Clinical trials report occurrence of non-melanoma skin cancers (NMSC) with ruxolitinib in polycythemia (PV) or myelofibrosis (MF) patients, however the level of risk and effect of covariates are not known in the real-world setting.

Objective

To systematically assess the risk of developing non-melanoma skin cancer (NMSC) after ruxolitinib exposure in PV or MF patients.

Methods

A 10-year retrospective cohort of PV or MF patients at Stanford Medical Center was identified and matched on age, gender, race, Charlson comorbidity index, disease diagnosis, and follow-up time. The main outcome measure was Hazard Ratio (HR) for NMSC (comprised of basal cell carcinoma (BCC) and squamous cell carcinoma (SCC)) after ruxolitinib exposure, adjusted for covariates.

Results

The study cohort consisted of 564 patients (188 exposed to ruxolitinib for at least 4 weeks, 376 unexposed). Ruxolitinib-exposed PV or MF patients had an adjusted NMSC HR of 2.69 (95% Confidence Interval (CI), 1.03-7.02). In particular, ruxolitinib exposure was associated with SCC, HR=3.24 (95% CI, 1.45-7.22), with non-JAK2 mutated patients showing even higher SCC risk, HR=7.40 (2.54-21.63).

Limitations

Retrospective design.

Conclusions and Relevance

Our real-world results indicate that SCC risk is increased in PV or MF patients taking ruxolitinib and supports consideration of skin cancer monitoring.

中文翻译：

ruxolitinib 及其与真性红细胞增多症和骨髓纤维化患者非黑色素瘤皮肤癌相关性的 10 年回顾性队列研究

背景

临床试验报告了在红细胞增多症 (PV) 或骨髓纤维化 (MF) 患者中使用鲁索替尼后非黑色素瘤皮肤癌 (NMSC) 的发生率，但是在现实环境中协变量的风险水平和影响尚不清楚。

客观的

系统评估 PV 或 MF 患者在接触鲁索替尼后发生非黑色素瘤皮肤癌 (NMSC) 的风险。

方法

确定了斯坦福医学中心 PV 或 MF 患者的 10 年回顾性队列，并在年龄、性别、种族、查尔森合并症指数、疾病诊断和随访时间方面进行了匹配。

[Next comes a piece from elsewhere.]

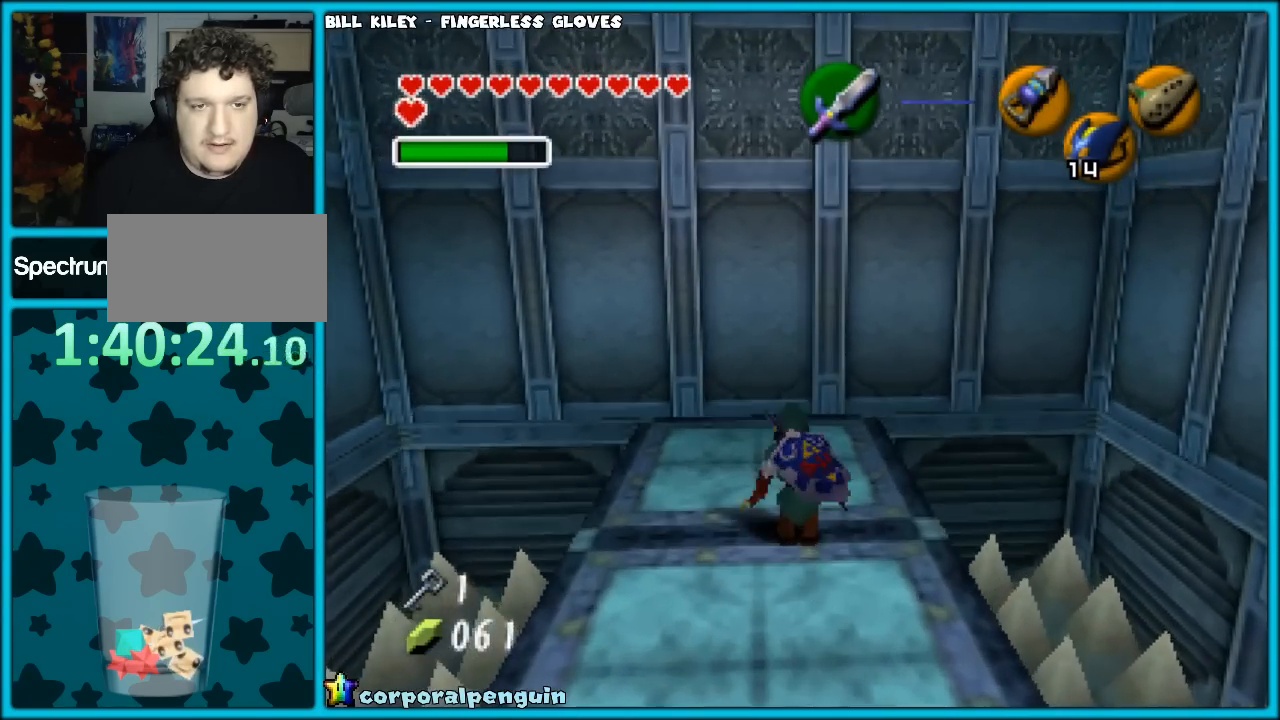
{"buttons": ["C_LEFT"], "left_stick": "center", "events": [[17, "C_LEFT", "down"], [17, "left_stick", "center"]]}
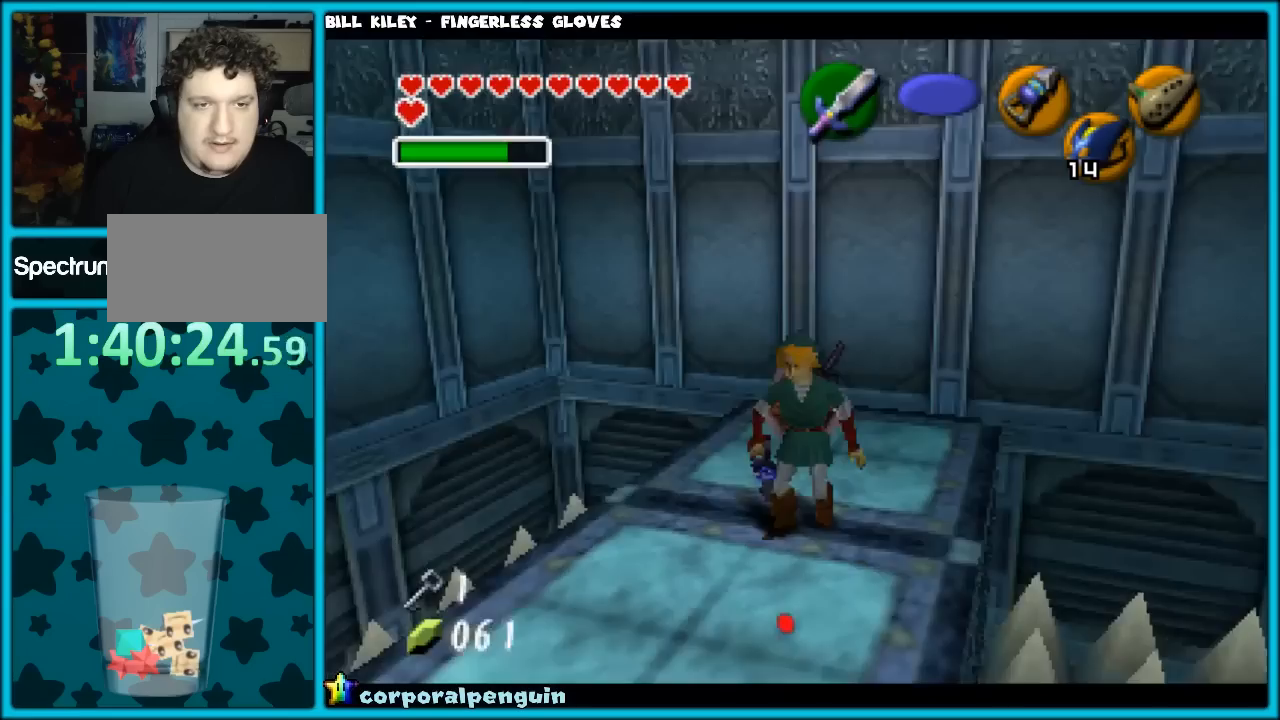
{"buttons": ["C_LEFT"], "left_stick": "down", "events": [[33, "left_stick", "down"]]}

主要结果指标是暴露于鲁索替尼后 NMSC（由基底细胞癌（BCC）和鳞状细胞癌（SCC）组成）的风险比（HR），并针对协变量进行了调整。

结果

研究队列包括 564 名患者（188 名暴露于鲁索替尼至少 4 周，376 名未暴露）。Ruxolitinib 暴露的 PV 或 MF 患者的调整后 NMSC HR 为 2.69（95% 置信区间 (CI)，1.03-7.02）。特别是，ruxolitinib 暴露与 SCC 相关，HR = 3.24（95% CI，1.45-7.22），非 JAK2 突变患者显示出更高的 SCC 风险，HR = 7.40（2.54-21.63）。